▶ [Your goal]
Answer these questions using the notes on cognitive biases:
1. According to the notes on cognitive biases, what is the Horn effect the opposite of?
2. Which bias is described as the tendency to underestimate how long a project will take to complete?
3. Under affinity bias in hiring, which three shared things are listed before "is similar to us"?

▶ [Source text]
We reject negative feedback about someone when we have invested a lot on that person because that damages our self-esteem.

Attribution error

Feedback
Too many times we overemphasize personal characteristics in judging others’ behavior when many times the problem is the situation. E.g We set up someone to fail but we blame them.
Conflicts When there is a problem with someone we tend to attribute bad behavior to personal characteristics but when we are the ones causing the problem we attribute it to the situation. E.g She didn’t manage to meet the deadline because she’s lazy. I didn’t manage to meet the deadline because I have too many things on my table.

Affinity bias

Feedback: We downplay a problem, e.g third party feedback, just because the person is similar to us, we like them, etc. E.g we value some behaviors as normal because we would do the same way.
Hiring: We like a candidate just because we have something in common with them. We come from the same town, a previous company, know the same people, is similar to us, etc

Recency bias

Feedback: We remember better recent events over historic ones. So our feedback is based only on the last event but it’s pretty likely that person has done the same thing very well or bad in the past.

Halo effect

Feedback: Someone is so good as something that we make a general opinion on a person based just on that. This prevents the person to grow in other areas.
Hiring: we focus too heavily on one positive aspect of a candidate.

Horn effect

Feedback: This the opposite of the Halo effect. We use a negative trait to make a general opinion about someone.
Hiring something bad about the candidate negatively prevents us to value any other thing.

Conformity bias

Hiring/Decision making: Imagine that you are in a panel and you are the only one with a different idea, you are likely going to conform due to peer pressure.

Hanlon’s razor

Conflicts: Never attribute to malice that which is adequately explained by stupidity. that email that never arrives and you start to think s/he doesn’t want to answer…

Optimism bias

It can cause us to overestimate our own success in comparison to others. It goes without saying that I’ve seen this in some CEOs
project management: this bias leads to consistently overestimate the success and under-estimation of a project. Should I mention developer estimation?

Planning fallacy

Related to the previous one. It’s the human tendency to underestimate the amount of time a project will take to complete. It doesn’t matter how many times we’ve done something we’re always optimistic about the time to do that task next time.

Illusion of control

Feedback: feedback which emphasizes success rather than failure will naturally cause us to feel more in control (although we might not be the ones to take credit for it)

[Transcribed page text]
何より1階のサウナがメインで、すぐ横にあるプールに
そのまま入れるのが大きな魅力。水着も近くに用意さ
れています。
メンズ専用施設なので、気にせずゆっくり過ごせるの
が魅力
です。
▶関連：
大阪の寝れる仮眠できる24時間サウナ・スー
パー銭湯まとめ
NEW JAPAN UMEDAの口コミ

▶ [Solution to the problem]
1. The Halo effect.
2. The planning fallacy.
3. Coming from the same town, coming from a previous company, and knowing the same people.